The greenback had gotten little help on Monday from comments by Fed officials, some of whom appeared to fall in line with the March 18 policy statement that suggested a less aggressive timetable for hiking rates.

Fed Vice Chair Stanley Fischer said the central bank was “widely expected’’ to begin raising rates this year though the policy path remains uncertain, with the latter rather than the former drawing more attention from the wary market.

Dollar vs other currencies

The euro eased 0.1 per cent versus the dollar to around $1.0931, having slipped off an intraday high of $1.0968, which was just short of Monday’s peak at $1.0972.

“After the very significant bout of...dollar long liquidation that we’ve seen in the last few days, there’s a bit of consolidation now,’’ said Mitul Kotecha, head of FX strategy, Asia-Pacific for Barclays in Singapore.

Still, the market is still very long the dollar, Kotecha said, adding that there may be some hesitancy to buy the greenback at this point.
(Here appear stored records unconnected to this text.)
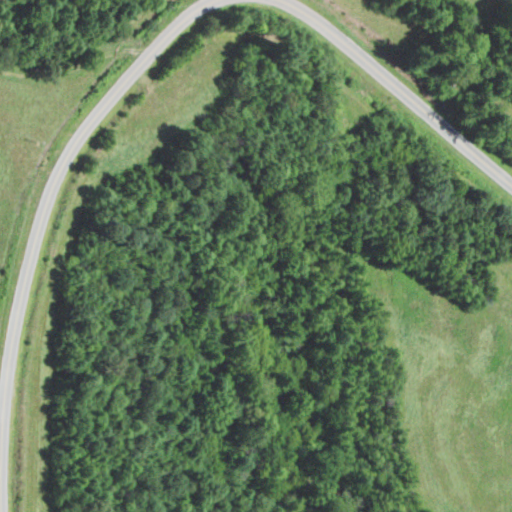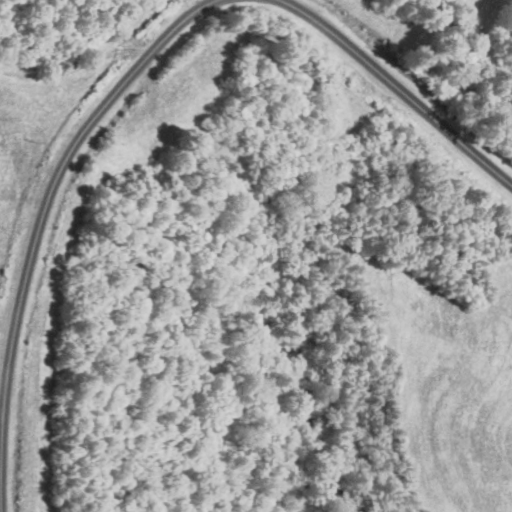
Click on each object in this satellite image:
road: (132, 74)
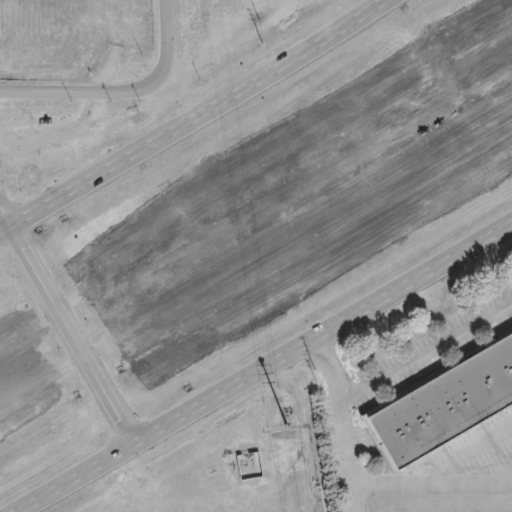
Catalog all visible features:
road: (168, 43)
road: (84, 86)
road: (189, 116)
road: (67, 326)
road: (426, 354)
road: (264, 368)
building: (444, 400)
building: (442, 402)
power tower: (285, 424)
road: (357, 482)
road: (355, 497)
Against the yen, the dollar eased 0.1 per cent to about 119.65 yen, near the bottom of its 122.04 yen to 119.29 yen range seen over the past couple of weeks

The Australian dollar dipped briefly after a survey showed that activity in China's factory sector dipped to a 11-month low in March.

The Australian dollar touched an intraday low of $0.7835 right after the release of the China flash HSBC PMI, but later came off that trough. It last traded at $0.7868, down 0.2 per cent on the day, but back around levels seen ahead of the PMI survey.